Não é fácil responder. Houve certamente um pouco de desvios, mas
principalmente no exterior, na aqui entre nós, na Itália. Diria que o
que se perdeu é justamente aquele entusiasmo, aquela confiança da qual
falava, aquela capacidade de sonhar que o Concílio havia comunicado à
nossa Igreja e que nos provocou tanta alegria. Voltamos um pouco às
águas rasas, a uma certa mediocridade.
Alguns dizem que
o Concílio foi marcado pelo contraste claro entre uma maioria
progressista, chamemo-la assim, de bispos e teólogos, e a Cúria Romana
que remava contra. O senhor compartilha dessa reconstrução?
Sim, penso que, com efeito, houve essa contraposição. Não se pode negar
que, em certos setores da Cúria, havia uma força frenante. Mas isso é
compreensível, porque a Cúria estava acostumada a fazer todos os
decretos, a manter tudo nas mãos, e por isso pode-se entender bem que,
para os curiais, ver esse controle fugir das mãos não foi agradável.
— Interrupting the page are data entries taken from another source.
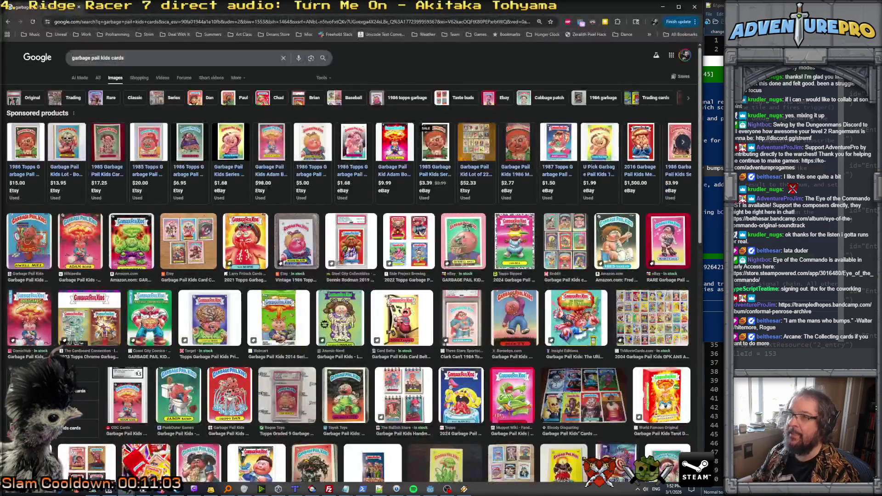
click(675, 466)
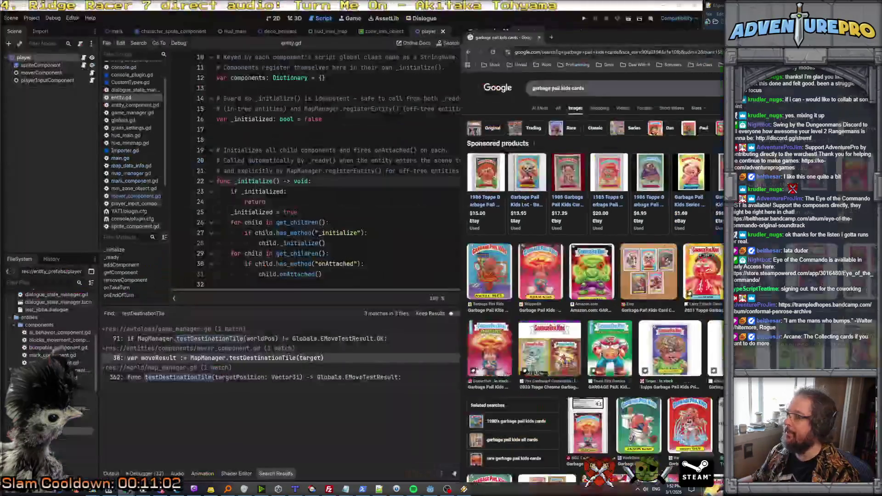
Step: Flood-fill both blue areas of the card dark green, undoing the stray border fills
click(662, 6)
scroll(456, 159, up, 2)
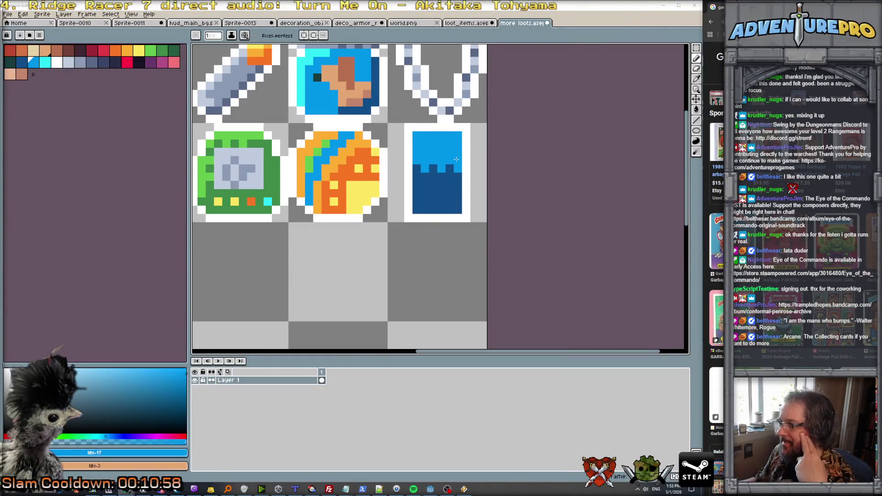
scroll(447, 150, up, 1)
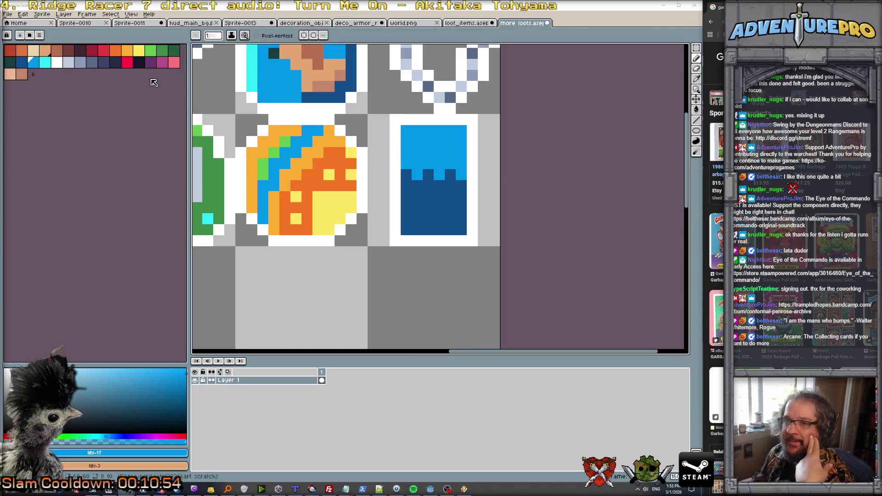
click(173, 50)
click(416, 196)
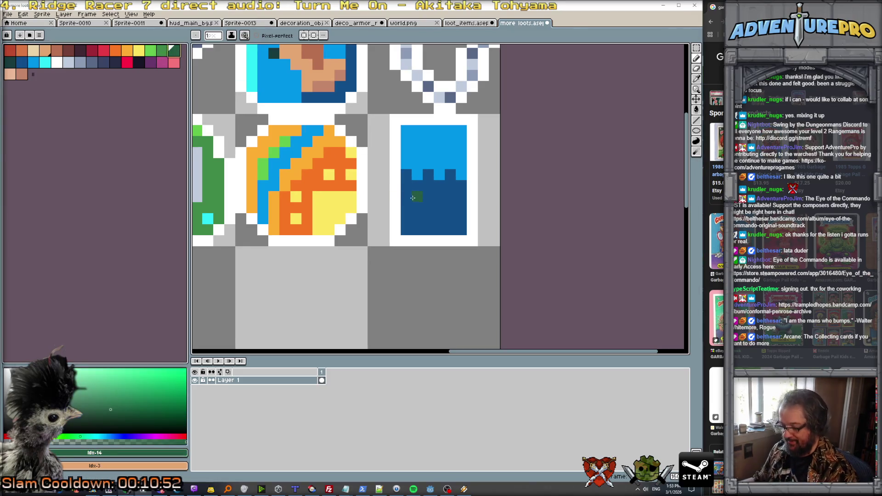
key(g)
click(417, 186)
click(426, 162)
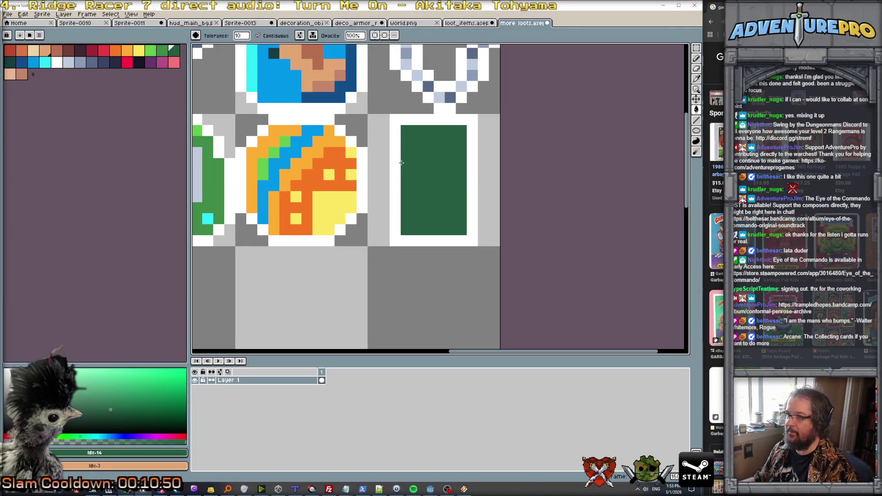
click(394, 137)
key(ctrl+z)
click(395, 130)
key(ctrl+z)
click(399, 155)
key(ctrl+z)
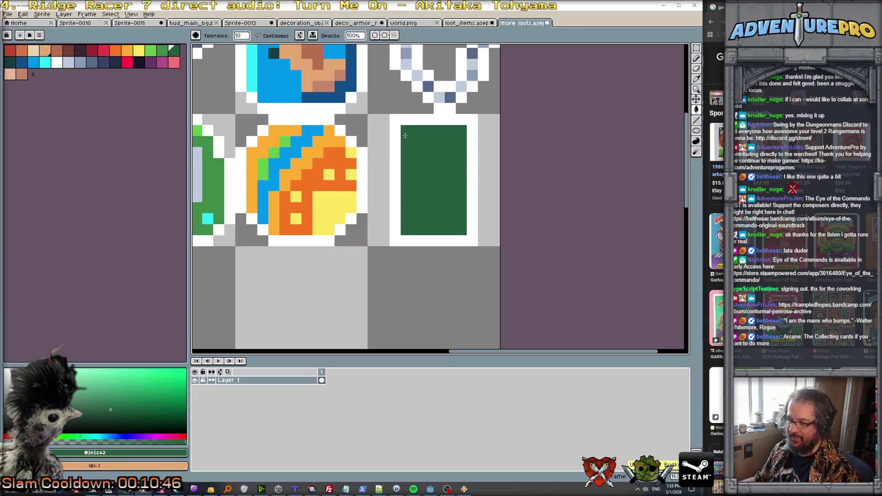
Step: Extend the green over the side columns and redraw the left and right borders white
key(b)
drag(395, 130, 394, 225)
drag(471, 130, 471, 226)
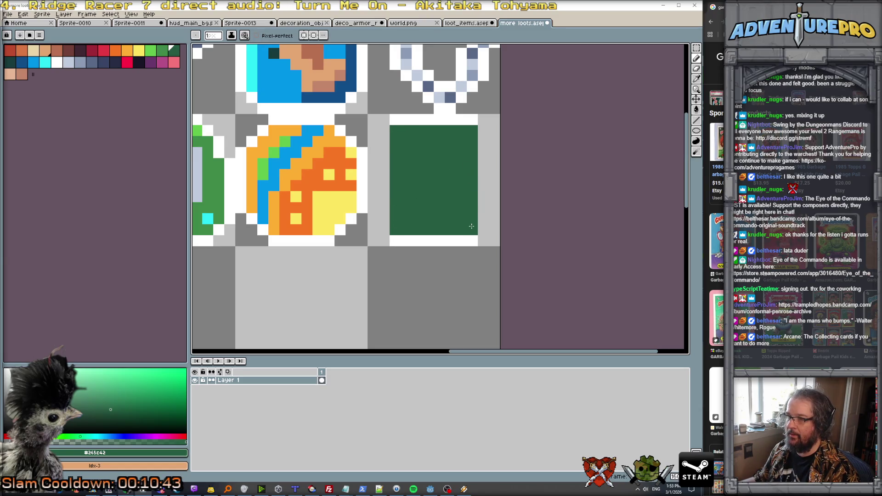
alt+click(470, 236)
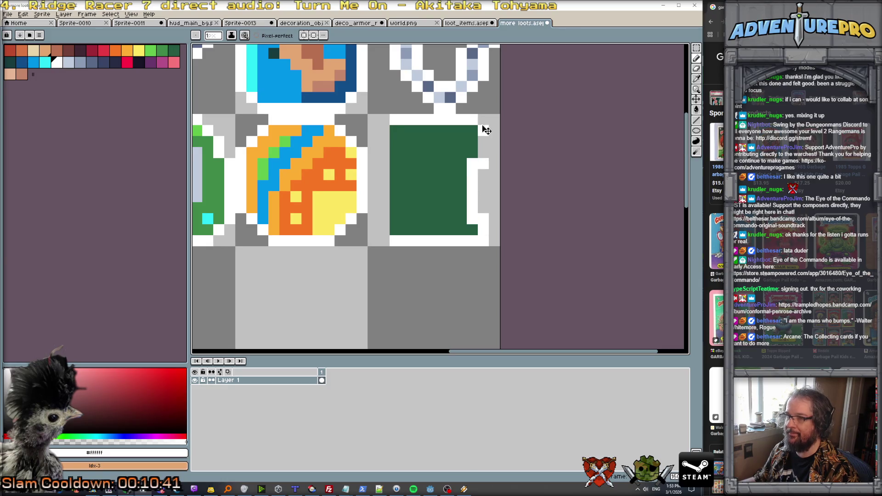
drag(481, 120, 483, 241)
mouse_move(384, 118)
mouse_down()
mouse_move(386, 242)
mouse_move(397, 237)
mouse_up()
scroll(440, 219, down, 3)
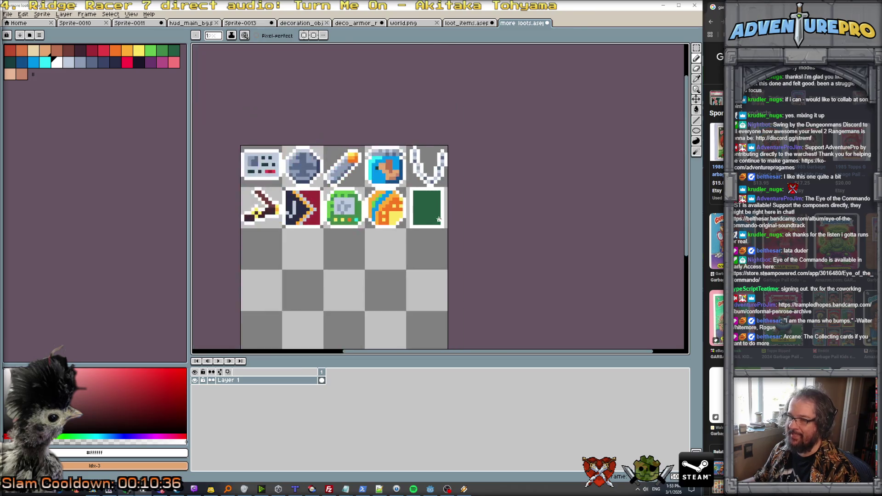
scroll(440, 219, up, 3)
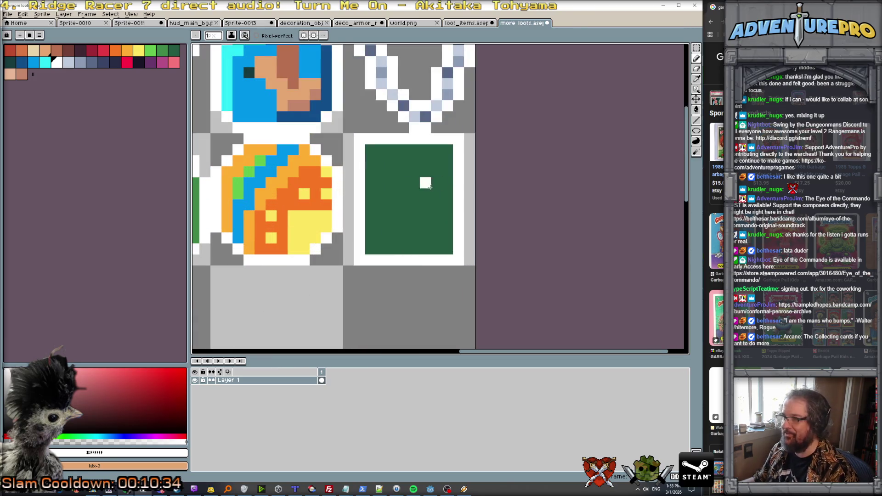
scroll(507, 172, up, 2)
scroll(488, 157, down, 2)
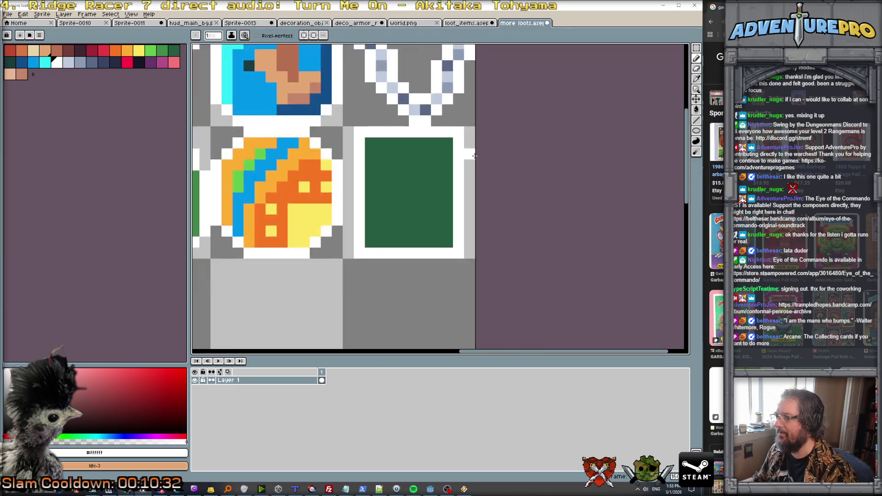
scroll(477, 154, up, 1)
Eminência, qual é o personagem do Concílio que o senhor mais lembra?
Na verdade, há muitos. Gosto de me lembrar de Dom Helder Câmara,
o arcebispo e teólogo brasileiro, falecido em 1999. Estou lendo
justamente neste período as cartas que ele endereçava aos seus amigos no
Brasil, escrevendo-lhes todas as noites às duas horas ("H. Camara, Roma, due del mattino. Lettere dal Concilio Vaticano II", editado por S. Biondo, Ed. San Paolo, 2008). Uma grande figura! E depois me lembro do cardeal belga Leo Jozef Suenens, o arcebispo de Malines-Bruxelas,
que defendeu algumas teses muitos corajosas. Entre as pessoas que não
participaram diretamente dos trabalhos do Concílio, mas que estiveram
muito próximas daquela atmosfera de renovação, me lembro do padre
jesuíta Stanislas Lyonnet, grande estudioso de São Paulo, que ensinava no Pontifício Instituto Bíblico
e que tinha muitos contatos com os padres conciliares. Devo dizer que
foi um tempo de grandes amizades alimentadas por um fortíssimo desejo de
conhecimento.
E hoje um Concílio Vaticano III seria útil para a Igreja?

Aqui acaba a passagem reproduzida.